*** Opening Task input ***
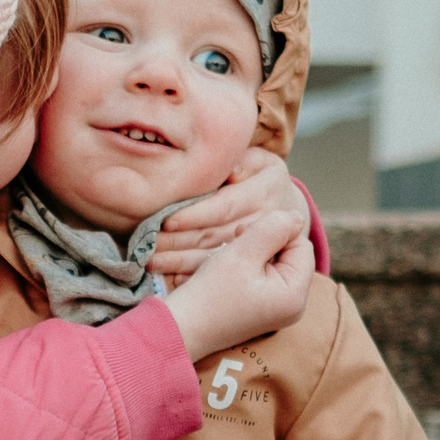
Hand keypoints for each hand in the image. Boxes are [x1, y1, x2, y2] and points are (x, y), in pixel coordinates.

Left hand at [146, 150, 310, 279]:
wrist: (290, 211)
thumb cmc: (263, 179)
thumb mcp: (262, 161)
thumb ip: (245, 161)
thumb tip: (231, 171)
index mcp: (266, 192)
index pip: (226, 206)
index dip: (196, 215)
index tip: (168, 222)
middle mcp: (265, 222)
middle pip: (216, 235)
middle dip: (180, 241)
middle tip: (149, 245)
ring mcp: (260, 247)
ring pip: (215, 257)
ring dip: (181, 262)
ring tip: (152, 263)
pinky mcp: (251, 264)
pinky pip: (220, 272)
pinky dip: (193, 276)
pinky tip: (170, 278)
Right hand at [157, 206, 312, 360]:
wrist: (180, 329)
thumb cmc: (209, 293)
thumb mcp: (243, 252)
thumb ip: (273, 228)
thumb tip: (296, 217)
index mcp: (294, 295)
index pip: (301, 245)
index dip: (275, 231)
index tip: (242, 234)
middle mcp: (293, 307)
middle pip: (291, 256)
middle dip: (265, 243)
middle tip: (235, 243)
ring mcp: (279, 311)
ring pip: (276, 265)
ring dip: (254, 254)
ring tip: (230, 257)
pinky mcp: (264, 312)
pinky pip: (266, 279)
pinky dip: (249, 269)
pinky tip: (229, 272)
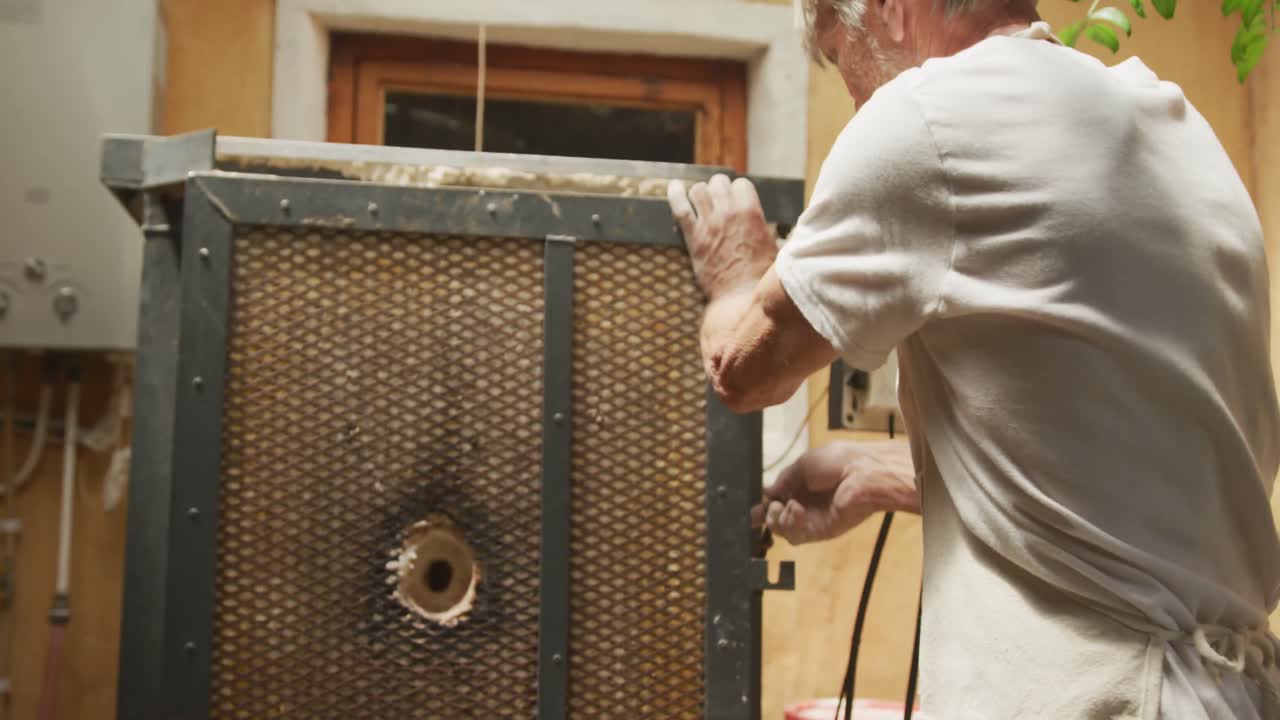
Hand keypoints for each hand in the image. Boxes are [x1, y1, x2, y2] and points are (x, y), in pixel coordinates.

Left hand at [667, 174, 776, 299]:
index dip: (739, 190)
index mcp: (751, 212)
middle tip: (719, 197)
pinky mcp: (693, 237)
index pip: (741, 184)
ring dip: (701, 192)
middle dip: (719, 188)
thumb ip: (770, 229)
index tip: (737, 197)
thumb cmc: (760, 276)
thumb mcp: (775, 247)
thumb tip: (777, 226)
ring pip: (698, 190)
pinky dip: (675, 194)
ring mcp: (709, 224)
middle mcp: (729, 213)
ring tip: (701, 199)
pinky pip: (680, 208)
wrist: (740, 297)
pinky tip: (674, 187)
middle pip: (719, 182)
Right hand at [753, 440, 919, 544]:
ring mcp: (812, 519)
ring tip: (787, 505)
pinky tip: (797, 509)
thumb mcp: (802, 464)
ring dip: (777, 519)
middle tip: (772, 505)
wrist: (862, 472)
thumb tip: (766, 491)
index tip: (752, 509)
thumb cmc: (837, 461)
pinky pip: (796, 536)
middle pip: (775, 519)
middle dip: (767, 514)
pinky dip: (791, 523)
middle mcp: (805, 504)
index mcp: (800, 486)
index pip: (776, 501)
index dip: (762, 506)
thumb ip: (783, 480)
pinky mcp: (820, 532)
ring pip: (783, 530)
*** Closing Task input ***
▶ **Your objective**
Would you transcribe the lines above exactly, going from the line bearing "ring tip: (152, 263)" through the line bearing "middle dip: (719, 188)", and drop the pictures from the copy?

▶ **Result for this exercise**
ring tip: (152, 263)
pinky mcp: (251, 264)
pinky pip: (220, 272)
pinky dip: (193, 276)
pinky tip: (170, 278)
Right hand at [157, 206, 312, 360]:
wrist: (180, 329)
thumb cmc: (209, 293)
thumb mcp: (243, 252)
thumb ip: (273, 228)
thumb tip: (296, 217)
index mcp: (294, 295)
index pip: (301, 245)
index dip: (275, 231)
index tip: (242, 234)
middle mcp: (293, 307)
middle pip: (291, 256)
middle dip: (265, 243)
middle tip: (235, 243)
ring mcp: (279, 311)
ring pip: (276, 265)
ring dip: (254, 254)
ring tip: (230, 257)
pinky mcp: (264, 312)
pinky pip: (266, 279)
pinky dip: (249, 269)
pinky tip: (229, 272)
Hand keypoints for each hand in the image. Boxes are [x1, y1, x2, y2] and points are (x, y), in pixel coordinates.

Left hand at [667, 174, 776, 299]:
index dip: (739, 190)
index mcp: (751, 212)
middle tip: (719, 197)
pinky mcp: (693, 237)
index pip: (741, 184)
ring dip: (701, 192)
middle dip: (719, 188)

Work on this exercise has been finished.